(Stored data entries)
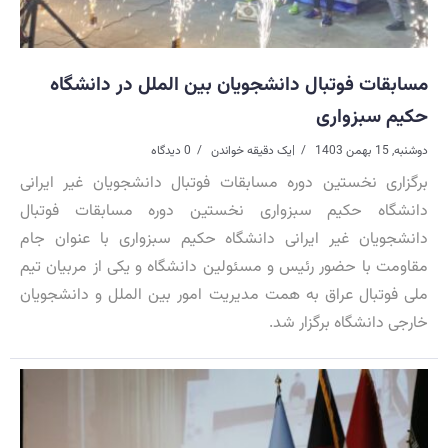
مسابقات فوتبال دانشجویان بین الملل در دانشگاه
حکیم سبزواری
دوشنبه, 15 بهمن 1403
|
یک دقیقه خواندن
0 دیدگاه
برگزاری نخستین دوره مسابقات فوتبال دانشجویان غیر ایرانی
دانشگاه حکیم سبزواری نخستین دوره مسابقات فوتبال
دانشجویان غیر ایرانی دانشگاه حکیم سبزواری با عنوان جام
مقاومت با حضور رئیس و مسئولین دانشگاه و یکی از مربیان تیم
ملی فوتبال عراق به همت مدیریت امور بین الملل و دانشجویان
خارجی دانشگاه برگزار شد.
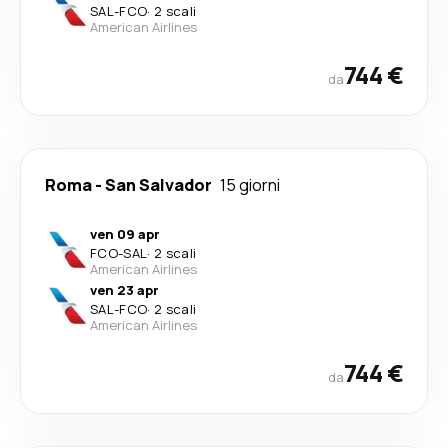
SAL
-
FCO
·
2 scali
American Airlines
744 €
da
Roma
-
San Salvador
15 giorni
ven 09 apr
FCO
-
SAL
·
2 scali
American Airlines
ven 23 apr
SAL
-
FCO
·
2 scali
American Airlines
744 €
da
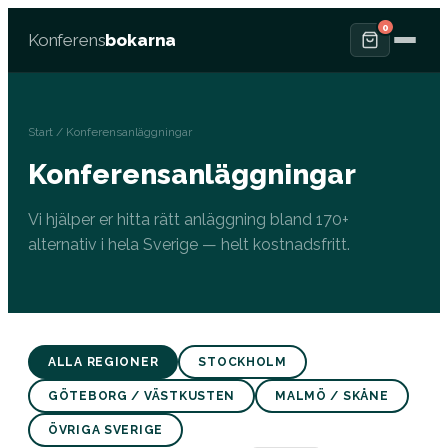
0
Konferens
bokarna
Start
/ Konferensanläggningar
Konferensanläggningar
Vi hjälper er hitta rätt anläggning bland 170+
alternativ i hela Sverige — helt kostnadsfritt.
ALLA REGIONER
STOCKHOLM
GÖTEBORG / VÄSTKUSTEN
MALMÖ / SKÅNE
ÖVRIGA SVERIGE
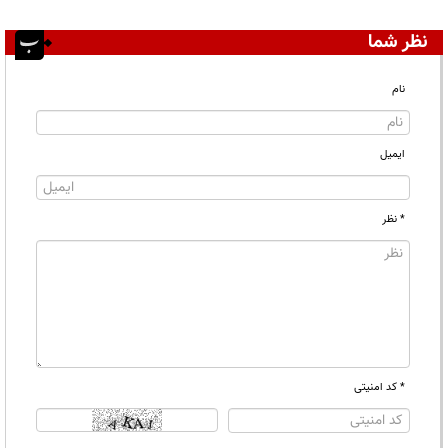
نظر شما
نام
ایمیل
* نظر
* کد امنیتی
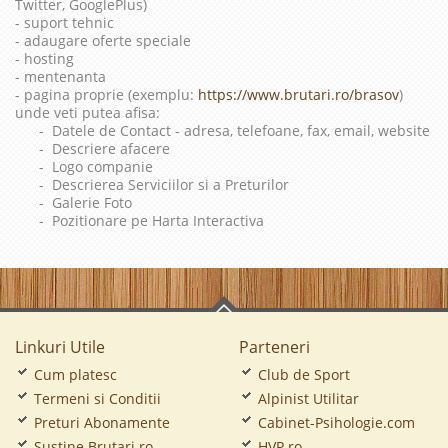
Twitter, GooglePlus)
- suport tehnic
- adaugare oferte speciale
- hosting
- mentenanta
- pagina proprie (exemplu:
https://www.brutari.ro/brasov
)
unde veti putea afisa:
- Datele de Contact - adresa, telefoane, fax, email, website
- Descriere afacere
- Logo companie
- Descrierea Serviciilor si a Preturilor
- Galerie Foto
- Pozitionare pe Harta Interactiva
Linkuri Utile
Parteneri
Cum platesc
Club de Sport
Termeni si Conditii
Alpinist Utilitar
Preturi Abonamente
Cabinet-Psihologie.com
Sustine Brutari.ro
HVP.ro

Exercise goal
Sift through the entries and copy every line with "دانشجویان".

Task response
مسابقات فوتبال دانشجویان بین الملل در دانشگاه
برگزاری نخستین دوره مسابقات فوتبال دانشجویان غیر ایرانی
دانشجویان غیر ایرانی دانشگاه حکیم سبزواری با عنوان جام
ملی فوتبال عراق به همت مدیریت امور بین الملل و دانشجویان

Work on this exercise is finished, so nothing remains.